= Jobs =
• A. Please write out the part of the theater review that begins at the words "Shards of the" and stops after "I couldn’t identify.".
• B. Answer these questions from the theater review:
(i) What is Chicago's Redmoon Company famous for?
(ii) How long does the adaptation run?
(iii) Who plays the sprite Ariel?
• C. Decide whether each statement agrees with the theater review, and back each answer with the review's own words:
(i) The adaptation includes an intermission.
(ii) The production uses only three actors.
(iii) Prospero rings a bell to restart a scene.

= Selected excerpt =
START
A FEAST FOR THE SENSES
(LEAVE YOUR MIND BEHIND)
Chicago’s Redmoon Company is famous for its work in puppet theater. The Chicago Shakespeare Theater is the preeminent classical theater in the region. So when the two companies combine on an adaptation of Shakespeare’s late romance The Tempest, the prospects are enticing for a special evening of theater. The adaptation, titled The Feast: an intimate Tempest, is undeniably something special if the audience seeks a production of vivid, sometimes startling originality. The visual and auditory aspects of the adaptation carry the evening. But patrons shouldn’t expect a coherent narrative line or probing insights into the story and characters. This is a theatrical experience for watching and listening, not necessarily for thinking.
Created and directed by Jessica Thebus and Redmoon co-artistic director Frank Maugeri, this adaptation runs about 65 minutes with no intermission in the intimate Upstairs Theater at the CST. The show is indeed intimate, with only three actors, plus two behind-the-scenes puppeteers. John Judd plays Prospero, the magician who rules an enchanted island. Twelve years before the start of the action, he was marooned with his daughter Miranda after being deposed from his kingdom in Milan by his treacherous brother Antonio and Alonso, the king of Naples. Now Prospero creates a storm that wrecks a ship on his island, a ship that carries Antonio and Alonso and a cluster of other characters, including Ferdinand, the son of the king of Naples and soon to become Miranda’s beau.
Shards of the plot are doled out in this version, but viewers who don’t know the story will struggle to figure out what’s happening. In the opening minutes, Prospero rehearses parts of the narrative with the other two characters in the play, the sprite Ariel (Samuel Taylor) and the monster Caliban (Adrian Danzig). Prospero impatiently rings a bell to restart a scene each time the other two characters fail to satisfy him with their line readings. The audience isn’t secure as to whether they are watching Prospero’s rehearsal or the actual events in the story. And the momentum of the jagged narrative is often blunted by extended silences that suggest deep dramatic waters I couldn’t identify.
END
= Layout element entries =
START
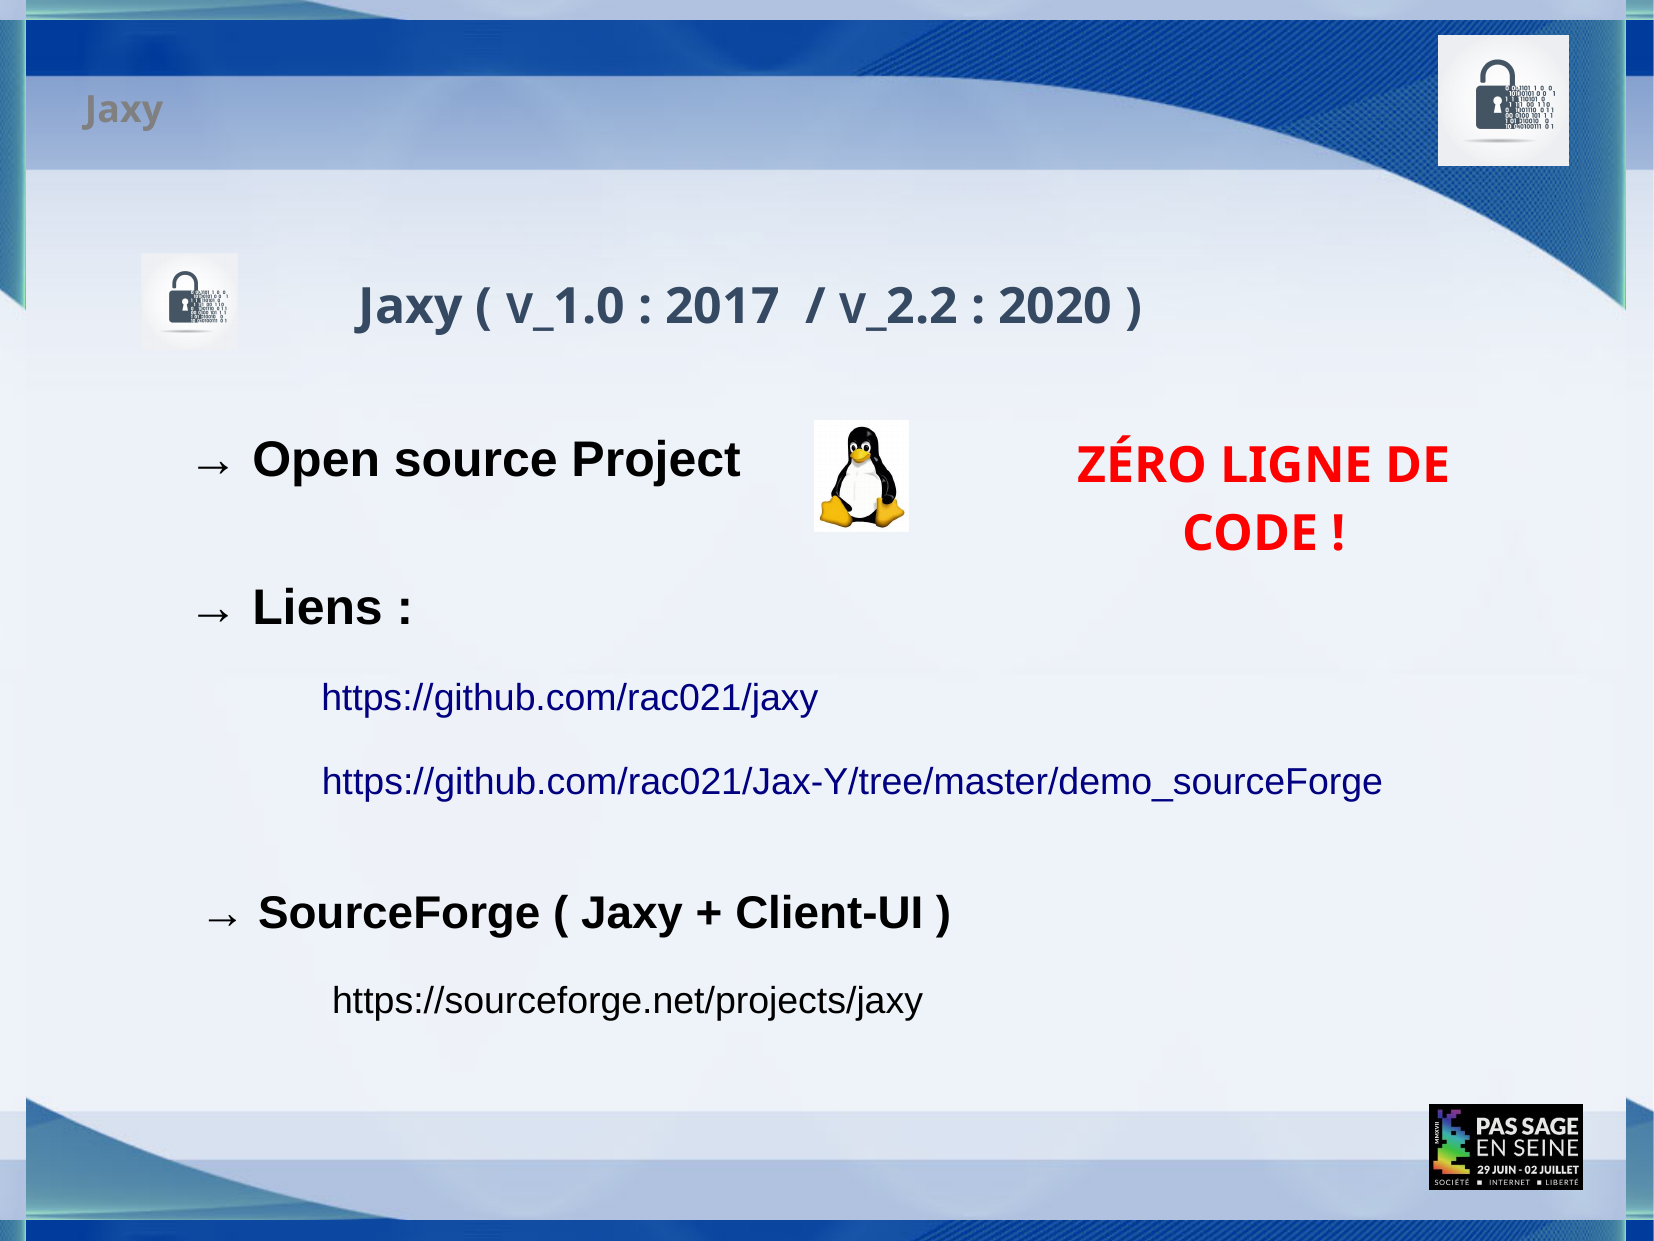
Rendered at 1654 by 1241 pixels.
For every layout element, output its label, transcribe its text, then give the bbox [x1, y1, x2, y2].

text_box → Open source Project → Liens : https://github.com/rac021/jaxy https://github.com/rac021/Jax-Y/tree/master/demo_sourceForge → SourceForge ( Jaxy + Client-UI ) https://sourceforge.net/projects/jaxy [159, 373, 1495, 1111]
picture [0, 0, 1654, 1241]
title Jaxy [11, 86, 237, 131]
title ZÉRO LIGNE DE CODE ! [1022, 415, 1506, 579]
title Jaxy ( V_1.0 : 2017 / V_2.2 : 2020 ) [238, 271, 1288, 338]
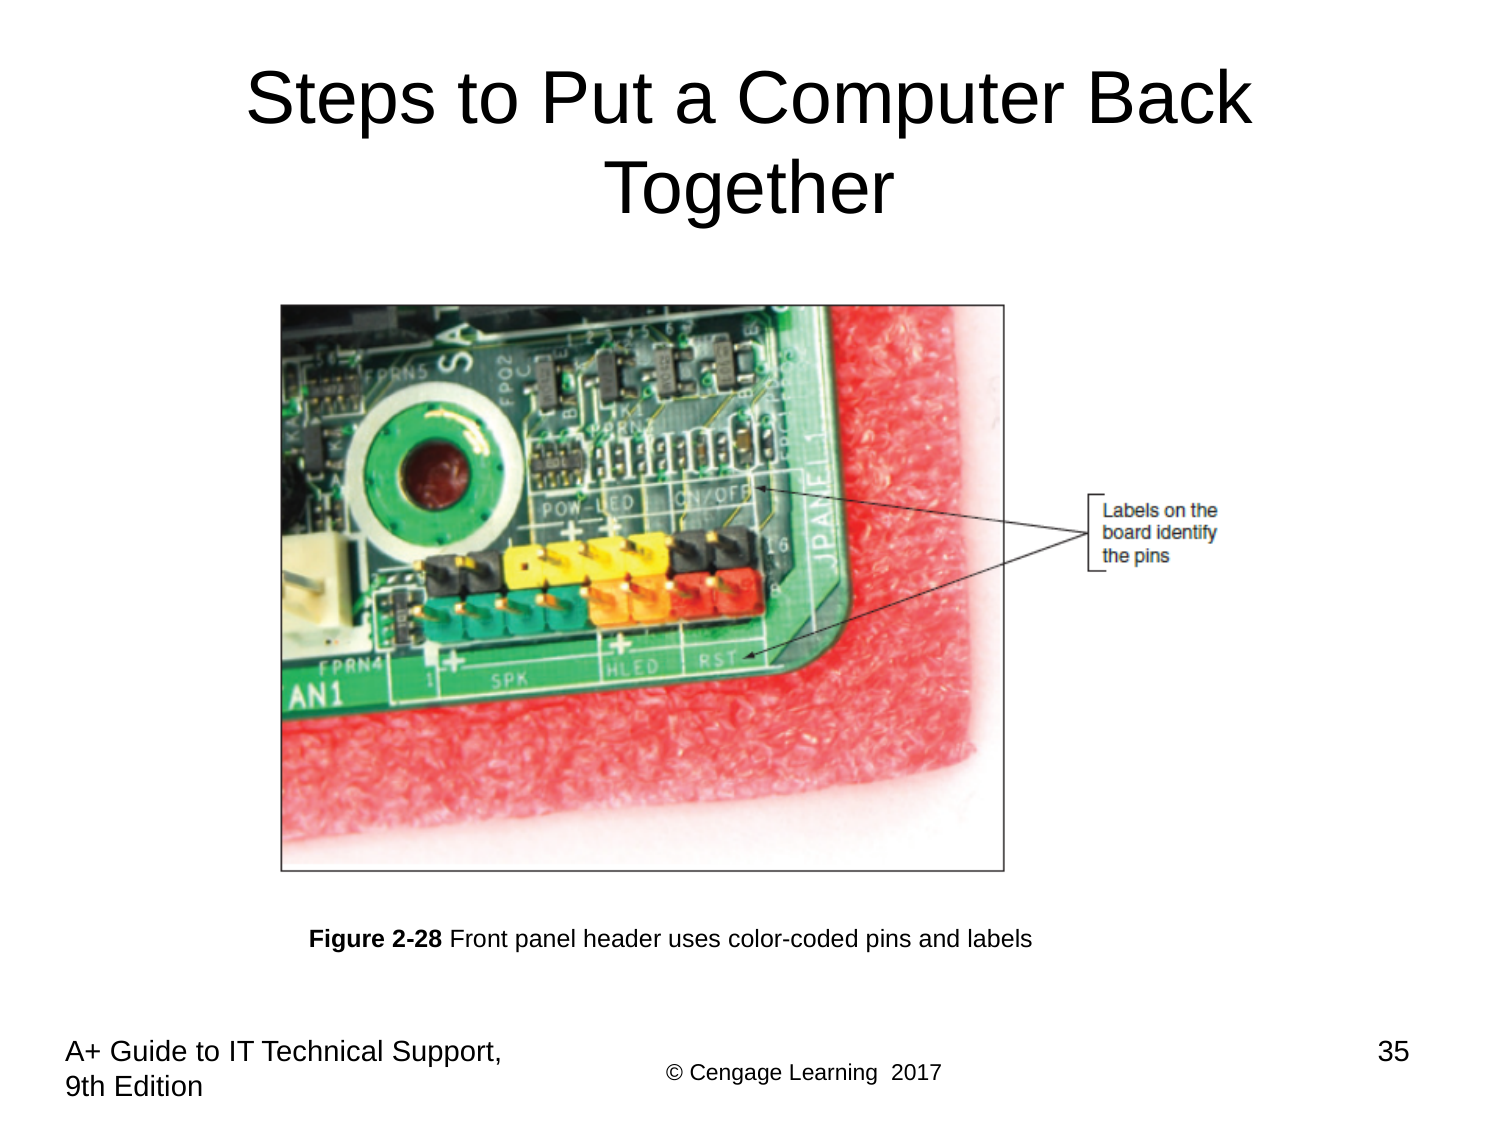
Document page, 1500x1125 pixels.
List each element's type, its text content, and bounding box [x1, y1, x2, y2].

footer A+ Guide to IT Technical Support, 9th Edition [50, 1025, 550, 1104]
text_box Figure 2-28 Front panel header uses color-coded pins and labels [294, 915, 1050, 961]
title Steps to Put a Computer Back Together [75, 45, 1425, 233]
picture [273, 297, 1227, 883]
slide_number <number> [1074, 1024, 1425, 1103]
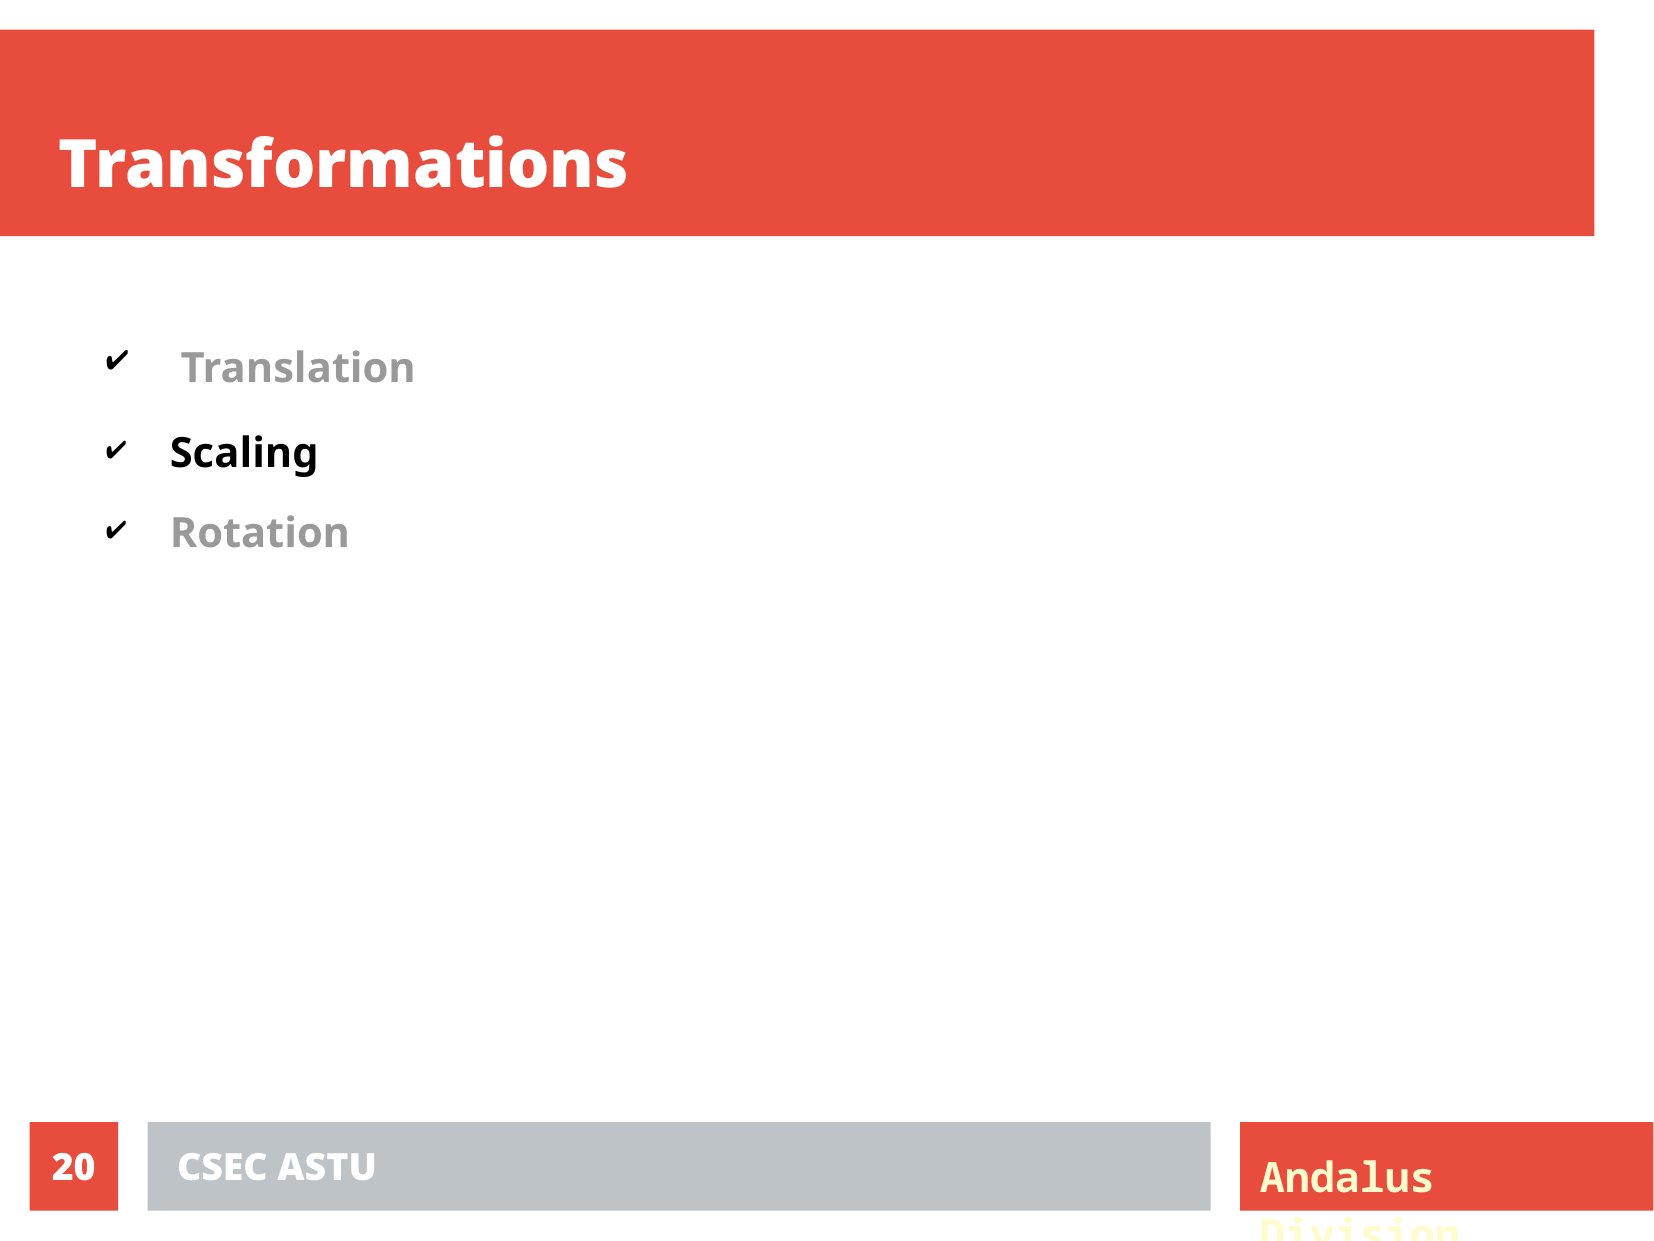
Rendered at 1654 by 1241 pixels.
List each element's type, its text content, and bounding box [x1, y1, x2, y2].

text_box Andalus Division [1245, 1140, 1636, 1197]
title Transformations [59, 59, 1595, 207]
list Translation Scaling Rotation [59, 324, 1565, 1093]
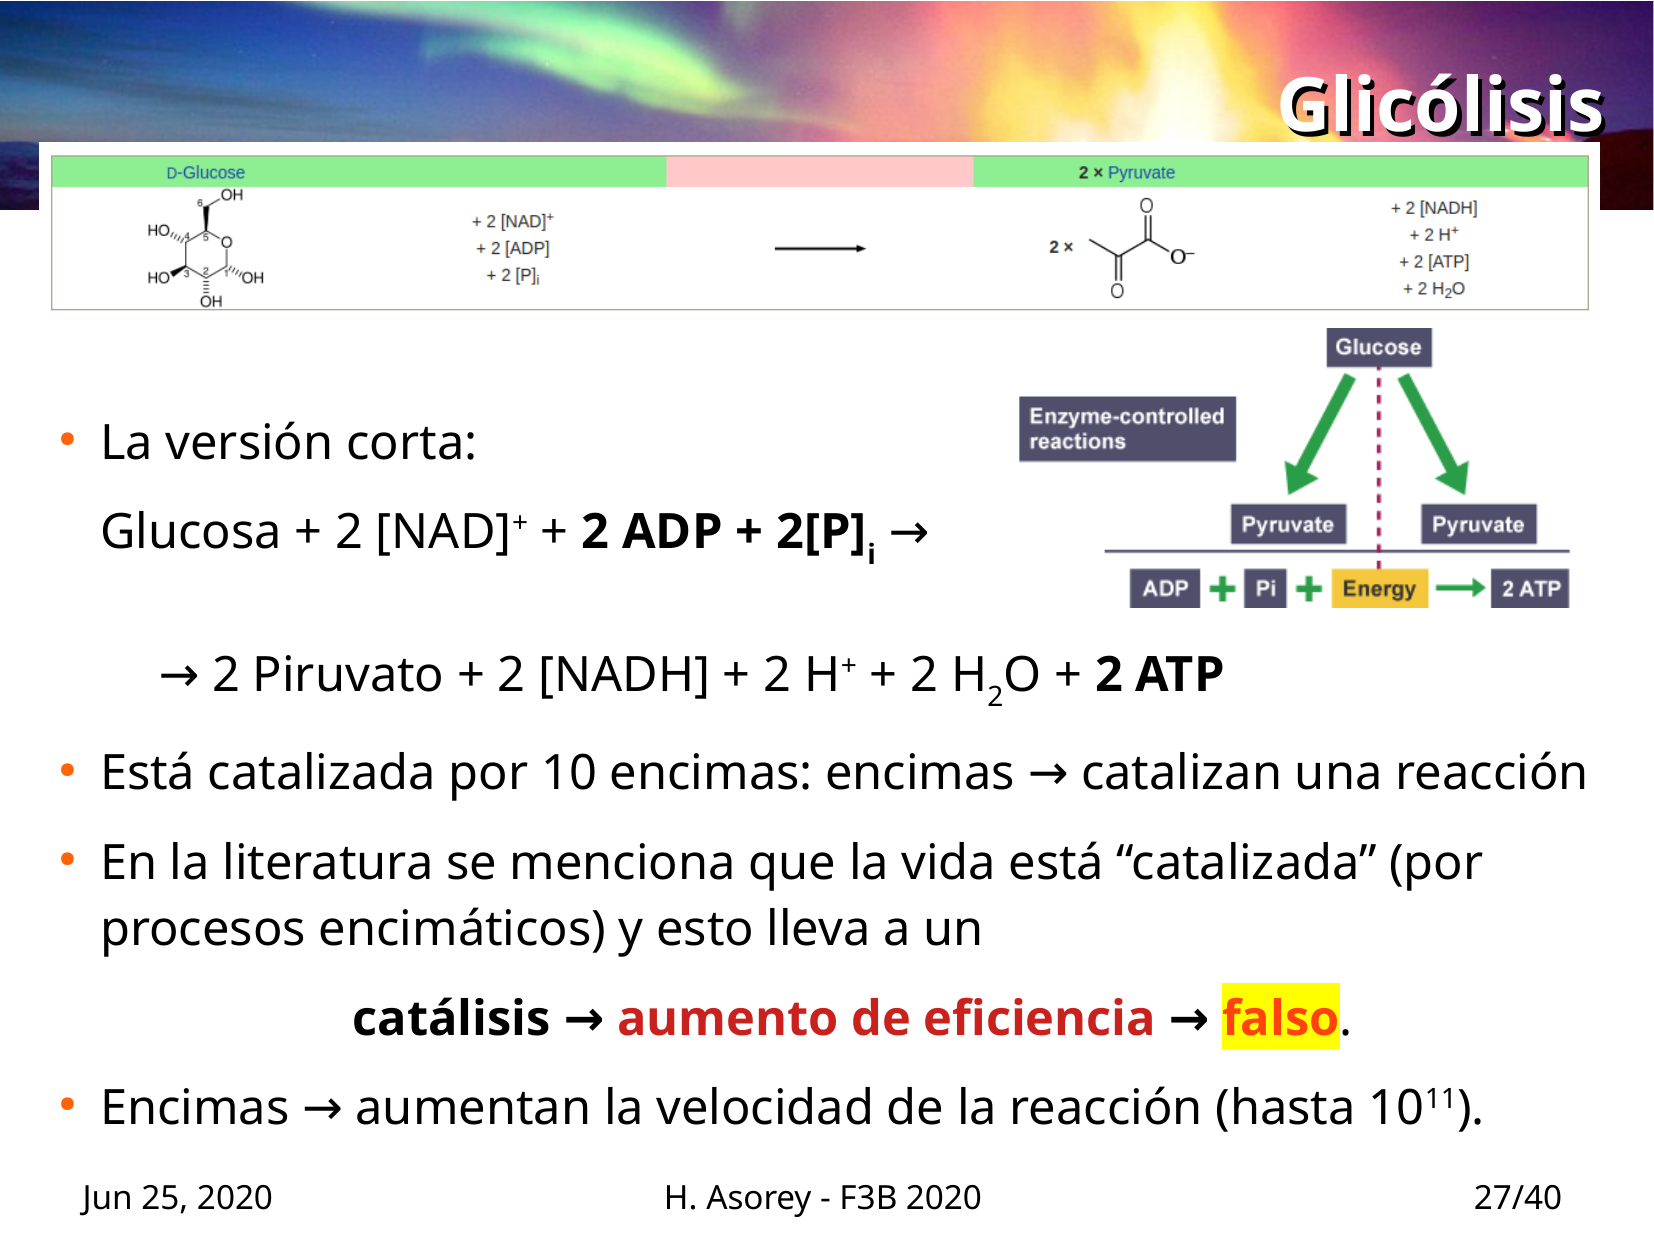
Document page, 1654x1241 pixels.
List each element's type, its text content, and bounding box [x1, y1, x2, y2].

picture [0, 1, 1654, 325]
list La versión corta: Glucosa + 2 [NAD]+ + 2 ADP + 2[P]i → → 2 Piruvato + 2 [NADH] + 2 H+ + 2 H2O + 2 ATP Está catalizada por 10 encimas: encimas → catalizan una reacción En la literatura se menciona que la vida está “catalizada” (por procesos encimáticos) y esto lleva a un catálisis → aumento de eficiencia → falso. Encimas → aumentan la velocidad de la reacción (hasta 1011). [45, 407, 1606, 1159]
title Glicólisis [45, 15, 1606, 191]
picture [1019, 328, 1583, 608]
END
= Expected results =
• A.
Shards of the plot are doled out in this version, but viewers who don’t know the story will struggle to figure out what’s happening. In the opening minutes, Prospero rehearses parts of the narrative with the other two characters in the play, the sprite Ariel (Samuel Taylor) and the monster Caliban (Adrian Danzig). Prospero impatiently rings a bell to restart a scene each time the other two characters fail to satisfy him with their line readings. The audience isn’t secure as to whether they are watching Prospero’s rehearsal or the actual events in the story. And the momentum of the jagged narrative is often blunted by extended silences that suggest deep dramatic waters I couldn’t identify.

• B.
(i) Its work in puppet theater.
(ii) About 65 minutes.
(iii) Samuel Taylor.

• C.
(i) No: "runs about 65 minutes with no intermission"
(ii) Yes: "with only three actors, plus two behind-the-scenes puppeteers"
(iii) Yes: "Prospero impatiently rings a bell to restart a scene"